▶ _Problems to work on_:
A: In the forum thread on Tica rods, which reel did Newcaster buy for throwing lures?
B: State whether each statement agrees with the forum thread on Tica rods, answering yes or no and quoting the deciding words: (i) westcoaster says most local fishing is done with lures of 1-2 oz; (ii) ShoreBird uses the Okuma Solaris for bait; (iii) westcoaster can cast lures about 75 yards with steelhead-type rods.

# Difference between 2-8 oz and 3-8 oz tica



## westcoaster (Aug 27, 2003)

Hi there.. I'm seriously looking at the new tica conventionals. The only thing is, most of the fishing done here is with light lures in the 1-2 oz range, although I plan to experiment with heavier lures for salmon, and bait

My question is.. the tica UEHA630502C 10' is rated at 2-8 oz.. and the tica UEHA733502C 11' is rated at 3-8 oz..

Okay.. we know that the 2-8 oz will cast 1 oz lures better than the 3-8 oz.. correct? Which one of the two will cast 4--8 oz lures better? Logic says the UEHA733502C 11' will be better, but I thought I'd ask..

The other question is...which one is more fun to play fish with, or is the difference negligible... I assume the 10' will be more sensitive? 

Thanks.. in advance


----------



## Newcaster (Dec 6, 2003)

I have been throwing 110gm weights with bait on my 10 foot Tica UEHA and am getting very good distances with it. Since I was using a 6500 C3CT Elite I did not ccast any lures with it. It is quite a fast rod and it may need a little more than 4 oz for it to load properly depending on your casting style. I bought an Abu 6600 C5 MagX to throw lures with it but have yet to try it.


----------



## Frank (Jul 31, 2001)

I believe tica make a different model, not sure of the #, that has cork ring grips. Not the tape, that will throw the weight that you want better. I've seen them on e-bay, check their website too.


----------



## ShoreBird (Oct 29, 2002)

You may want to look at their 9' rod or the Okuma Solaris 9' they will cast 1-3 oz. I use the Okuma for plugs and I love it.


----------



## westcoaster (Aug 27, 2003)

How far can you cast your plugs with the solaris? The thing is, I have lots of " steelhead" type rods, that I can cast lures about 75 yards with.. I'm looking to add a bit of a heaver...something I will get more distance with, and also allow me to chuck out some serious bait every now and then?


----------

▶ _Information supplied_:
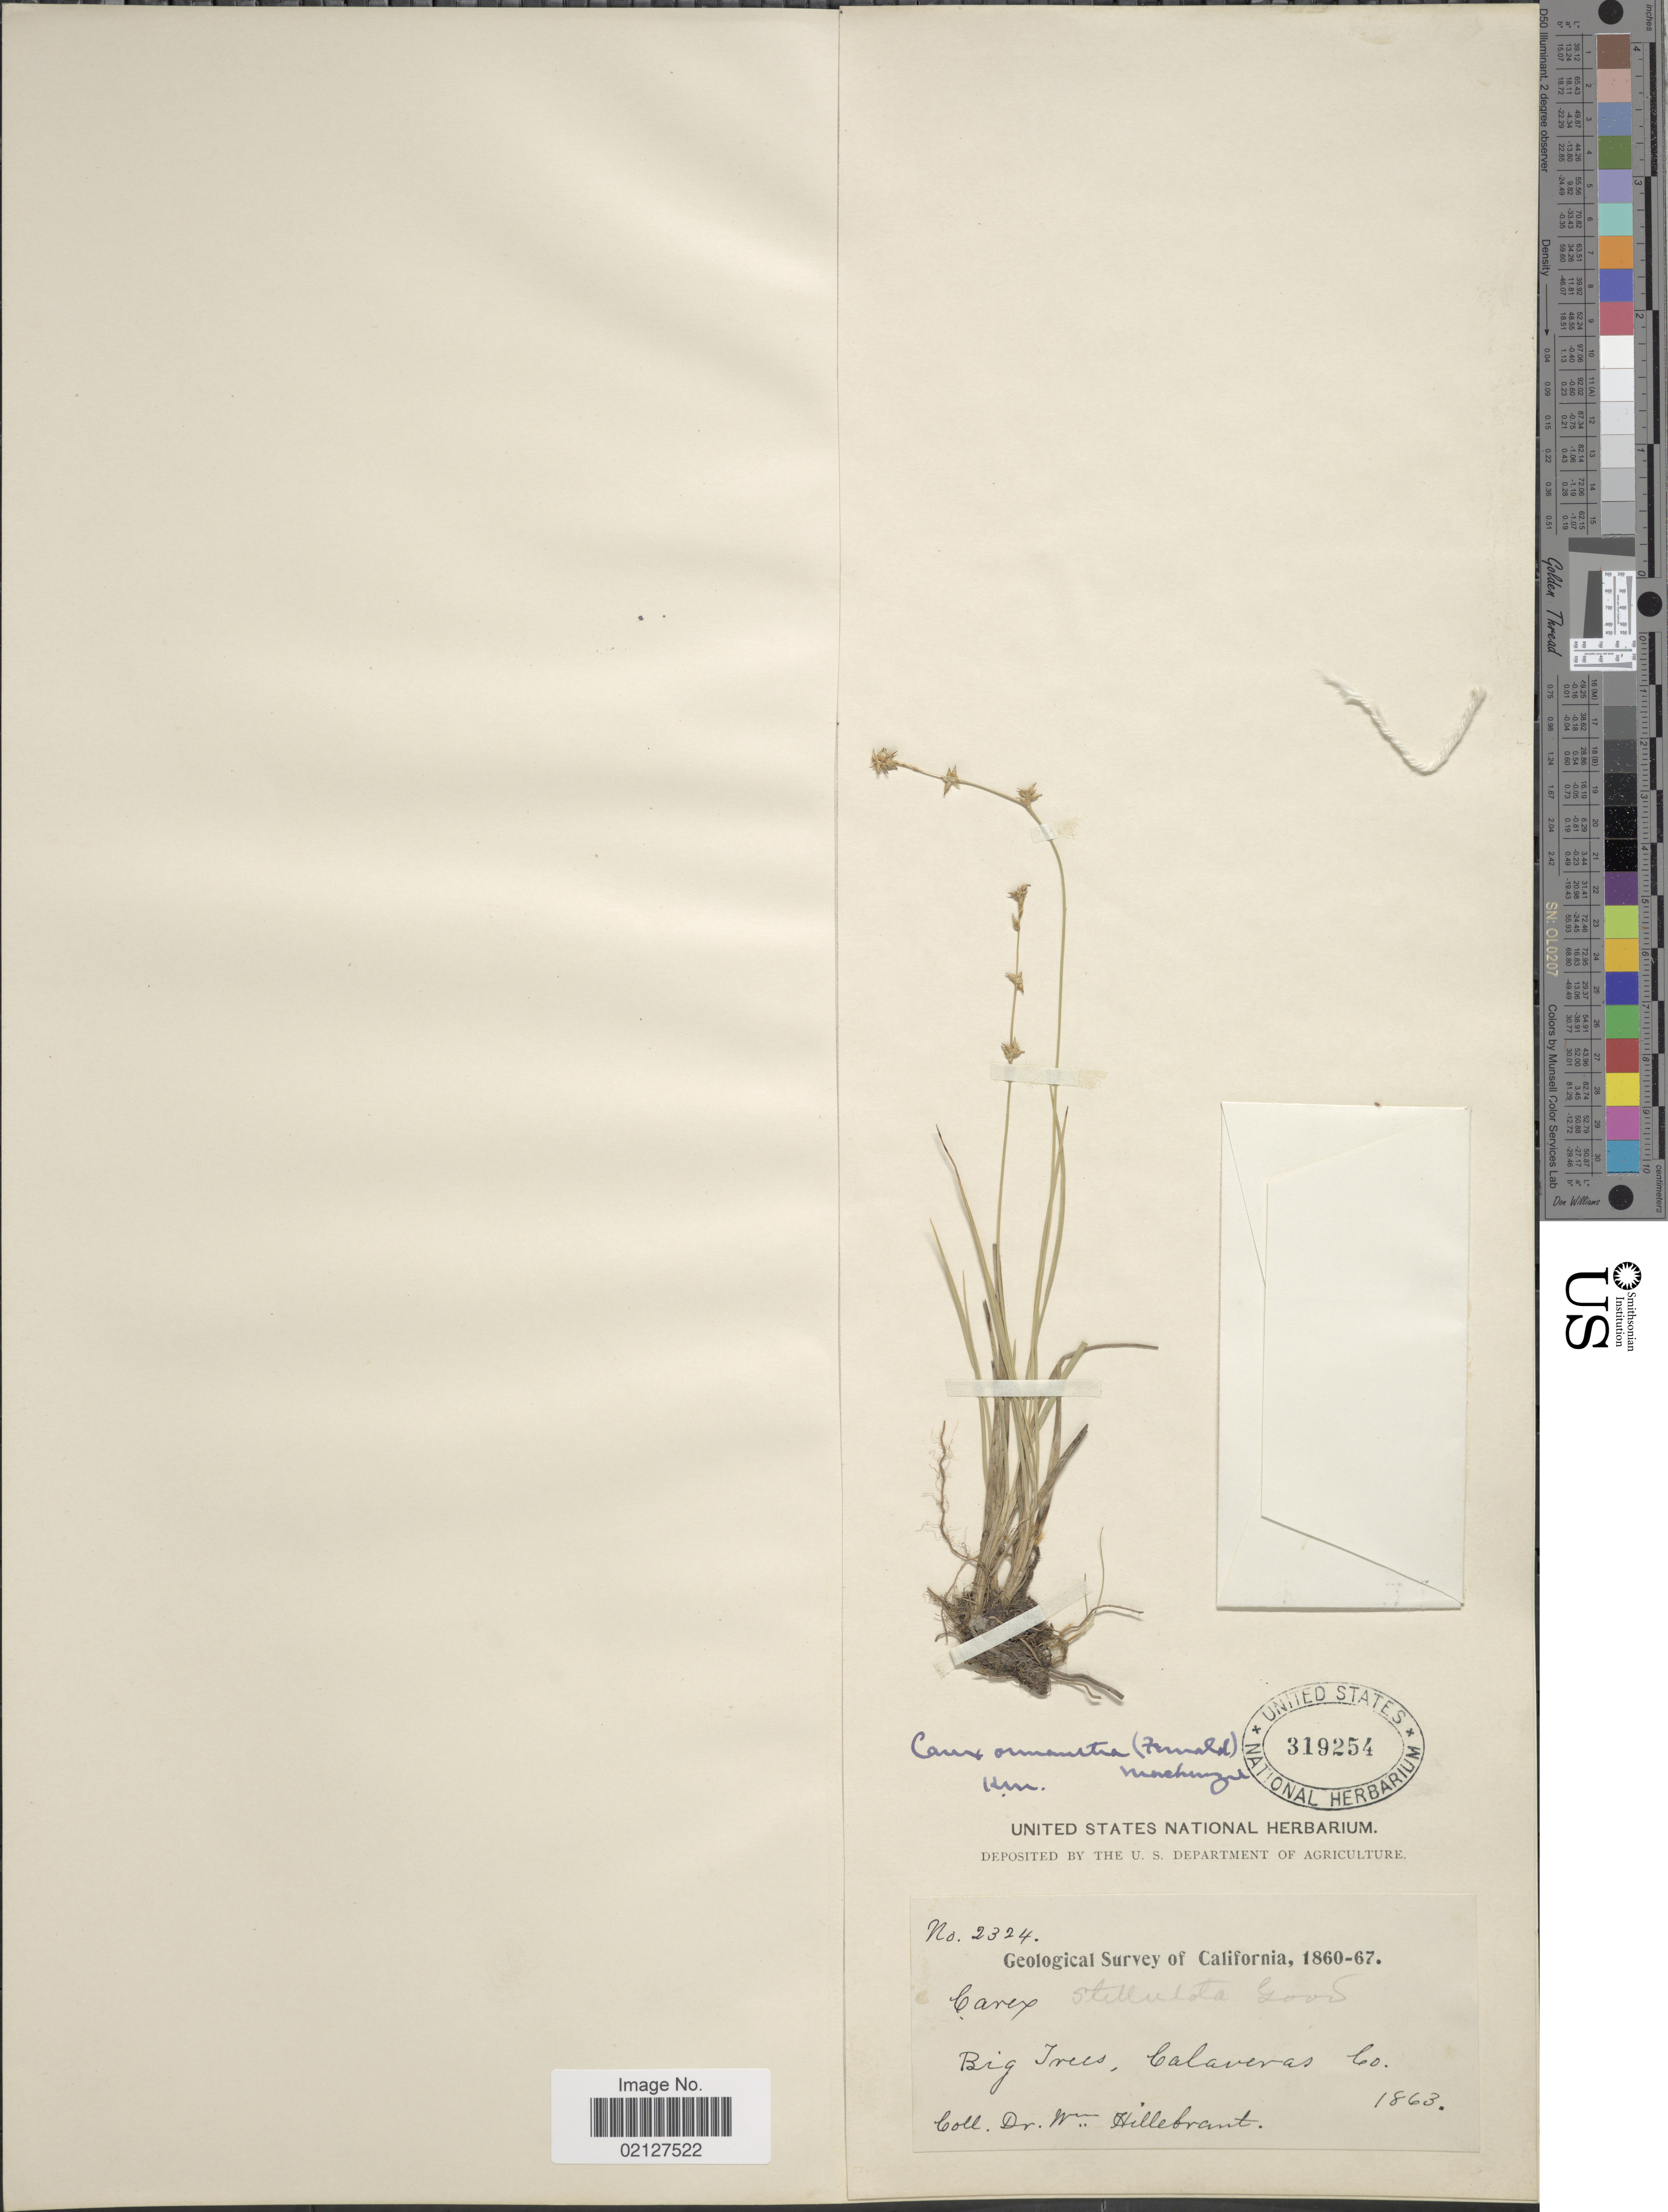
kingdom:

▶ _Task-by-task solutions_:
A: An Abu 6600 C5 MagX.

B:
(i) Yes: "most of the fishing done here is with light lures in the 1-2 oz range"
(ii) No: "I use the Okuma for plugs and I love it."
(iii) Yes: "I have lots of " steelhead" type rods, that I can cast lures about 75 yards with"